§ **DATA FOR REVIEW**:

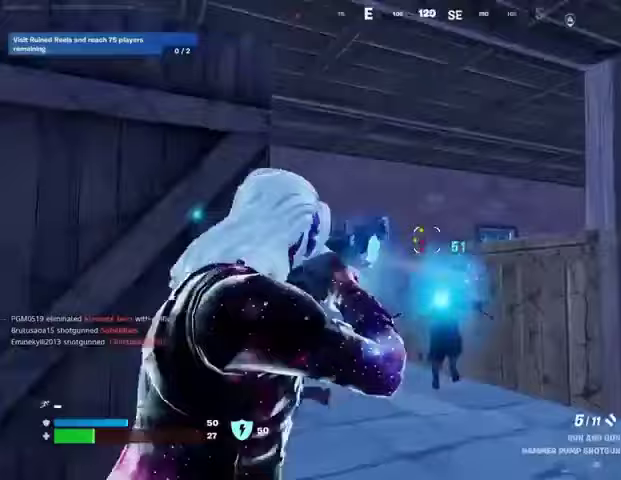
Gameplay with a controller (PlayStation layout); each line is a JSON object with the inputs held at the frame after it. "events" lists button and stick changes between this image and that frame as [ms after this image, input, new state], when the widget could be followed in between.
{"buttons": [], "left_stick": "up-right", "right_stick": "down-left", "events": [[67, "R1", "down"], [67, "right_stick", "center"], [167, "R1", "up"], [167, "left_stick", "up-right"], [367, "R2", "down"], [400, "right_stick", "down-left"], [467, "R2", "up"]]}
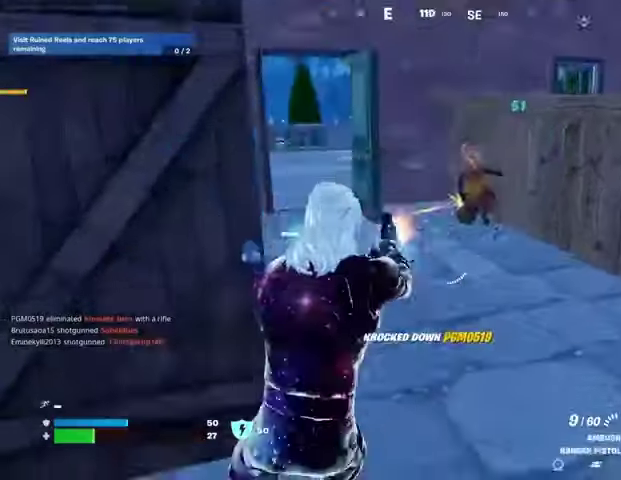
{"buttons": [], "left_stick": "up-left", "right_stick": "left", "events": [[33, "L1", "down"], [33, "right_stick", "right"], [100, "L1", "up"], [167, "left_stick", "up"], [333, "right_stick", "center"], [500, "left_stick", "up-left"], [500, "right_stick", "left"]]}
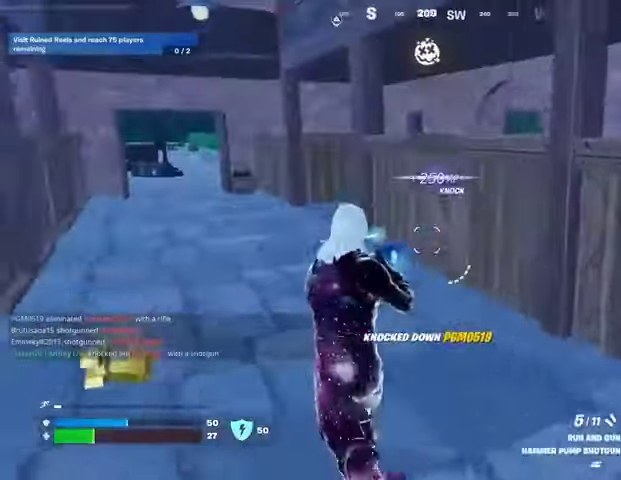
{"buttons": [], "left_stick": "up-left", "right_stick": "center", "events": [[300, "right_stick", "center"]]}
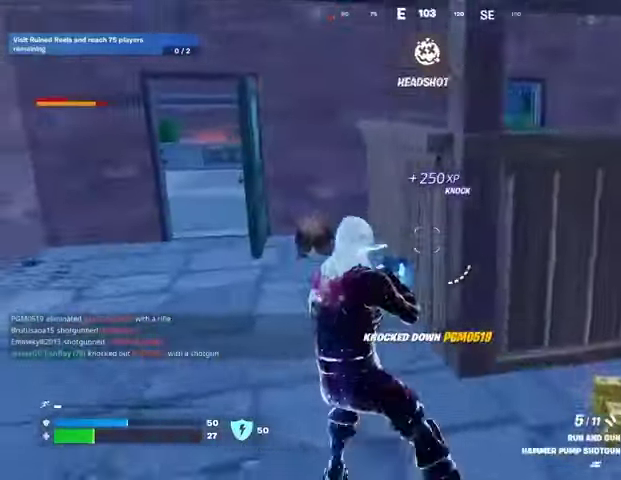
{"buttons": ["L2"], "left_stick": "center", "right_stick": "center", "events": [[33, "right_stick", "left"], [133, "L2", "down"], [133, "R3", "down"], [133, "left_stick", "center"], [133, "right_stick", "center"], [200, "R3", "up"], [233, "right_stick", "up-left"], [467, "right_stick", "center"]]}
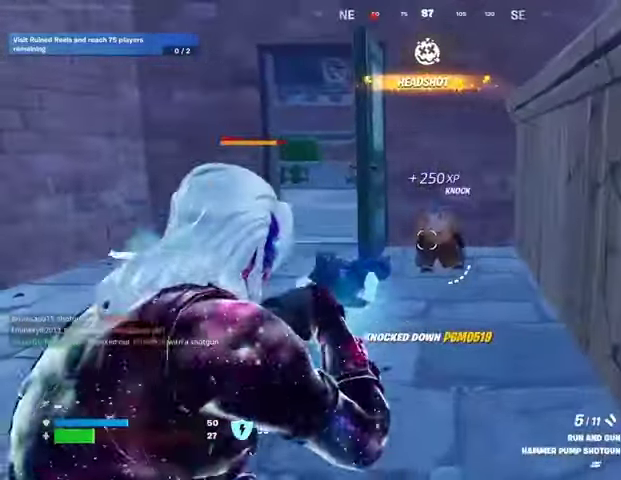
{"buttons": [], "left_stick": "up", "right_stick": "center", "events": [[133, "right_stick", "up-right"], [200, "L2", "up"], [200, "right_stick", "center"], [233, "left_stick", "up"], [267, "right_stick", "down"], [333, "R1", "down"], [400, "right_stick", "center"], [433, "R1", "up"]]}
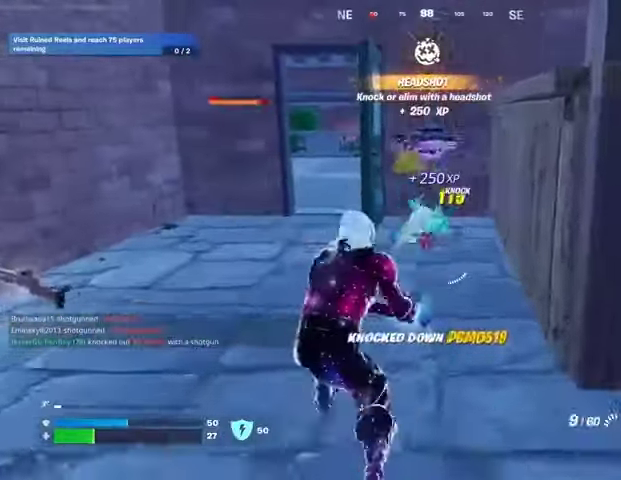
{"buttons": [], "left_stick": "up", "right_stick": "center", "events": [[67, "L1", "down"], [133, "TRIANGLE", "down"], [167, "L1", "up"], [200, "L3", "down"], [200, "TRIANGLE", "up"], [300, "L3", "up"], [367, "right_stick", "down-right"], [433, "right_stick", "center"]]}
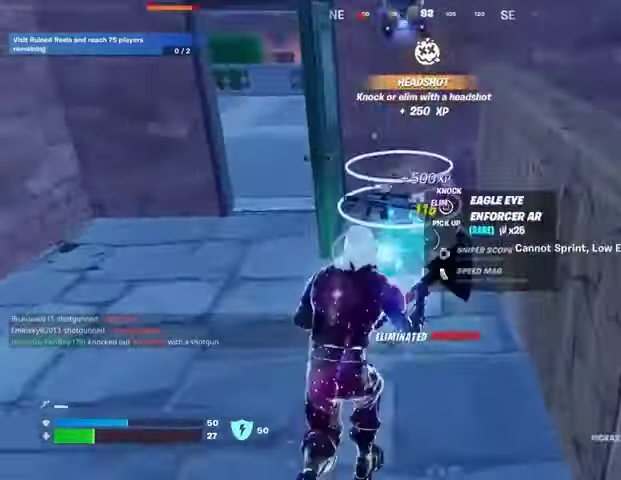
{"buttons": [], "left_stick": "left", "right_stick": "down", "events": [[433, "right_stick", "down"], [500, "left_stick", "left"]]}
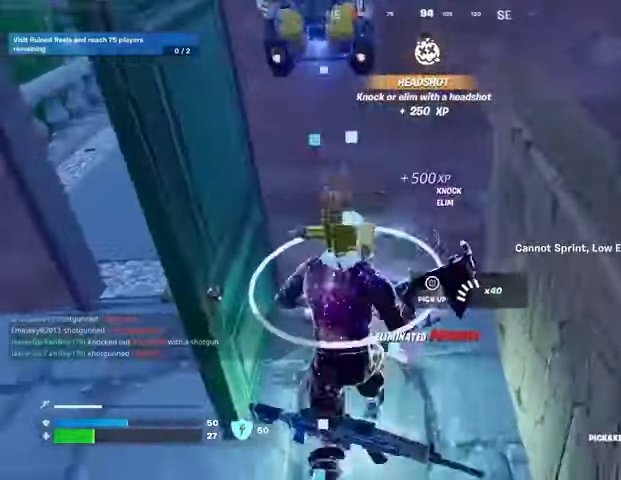
{"buttons": [], "left_stick": "down", "right_stick": "center", "events": [[33, "left_stick", "down-left"], [67, "right_stick", "center"], [133, "left_stick", "down"], [167, "SQUARE", "down"], [233, "SQUARE", "up"]]}
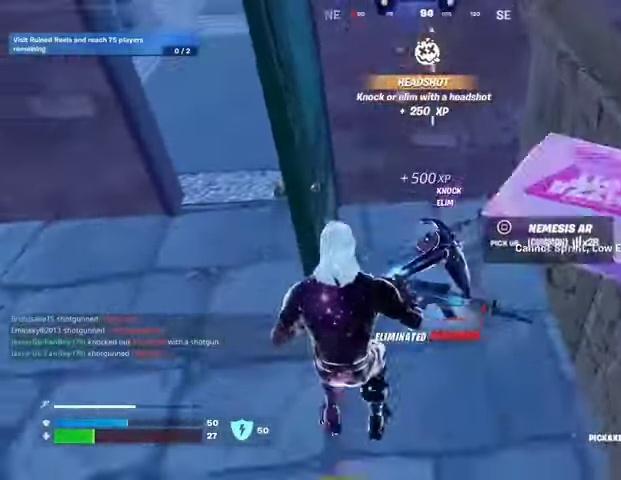
{"buttons": [], "left_stick": "up-right", "right_stick": "up-left", "events": [[67, "right_stick", "right"], [200, "left_stick", "right"], [267, "left_stick", "up-right"], [300, "R1", "down"], [433, "L1", "down"], [433, "R1", "up"], [500, "L1", "up"], [500, "right_stick", "up-left"]]}
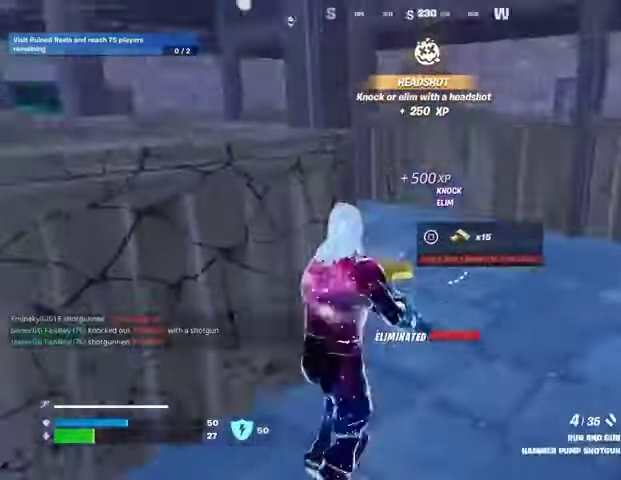
{"buttons": [], "left_stick": "up-right", "right_stick": "center", "events": [[200, "L1", "down"], [200, "right_stick", "center"], [300, "L1", "up"]]}
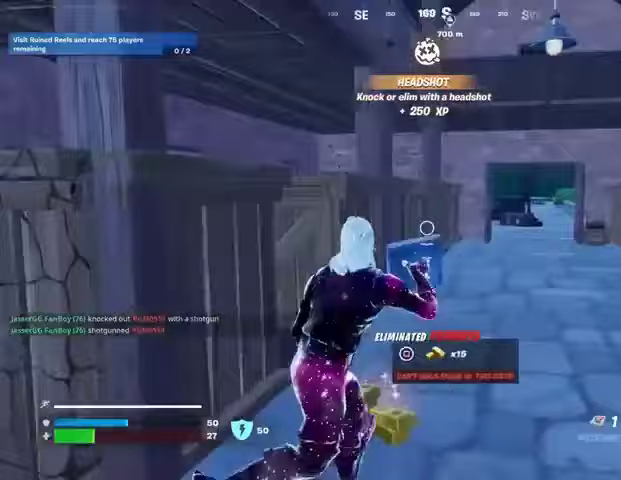
{"buttons": [], "left_stick": "up-left", "right_stick": "center", "events": [[67, "right_stick", "down-right"], [133, "left_stick", "up"], [167, "R2", "down"], [167, "right_stick", "center"], [233, "R2", "up"], [267, "left_stick", "up-left"]]}
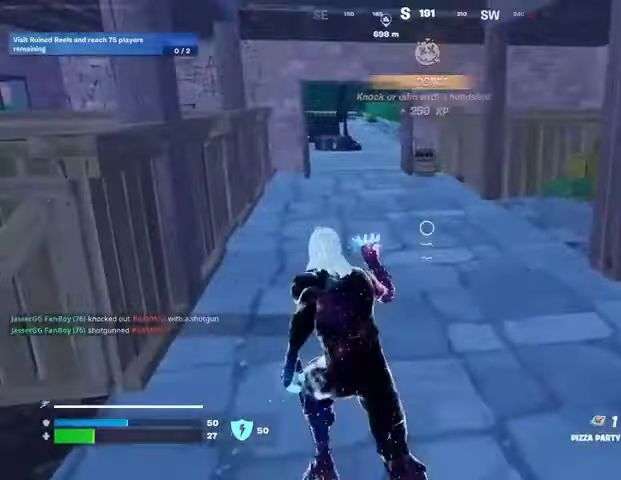
{"buttons": [], "left_stick": "up-right", "right_stick": "center", "events": [[100, "R2", "down"], [167, "R2", "up"], [267, "left_stick", "up"], [367, "left_stick", "up-right"]]}
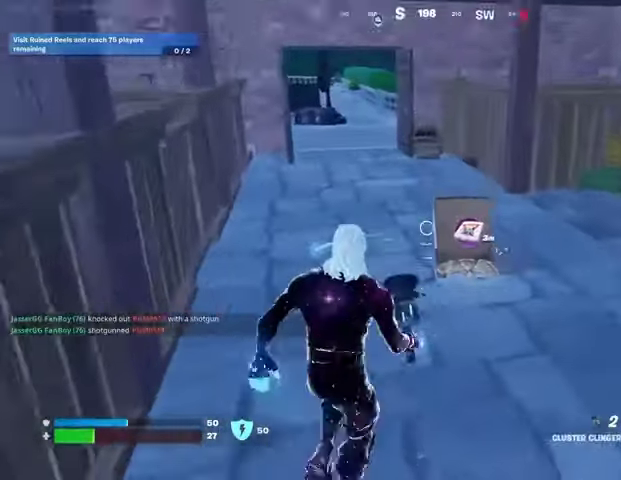
{"buttons": [], "left_stick": "up", "right_stick": "center", "events": [[167, "left_stick", "up-left"], [200, "right_stick", "down"], [300, "left_stick", "up"], [300, "right_stick", "center"], [367, "SQUARE", "down"], [433, "SQUARE", "up"]]}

§ **INSTRUCTIONS TO FOLLOW**: Find every line in the listing that has the string "SQUARE", then give the count by itself.

§ **ANSWER SECTION**: 2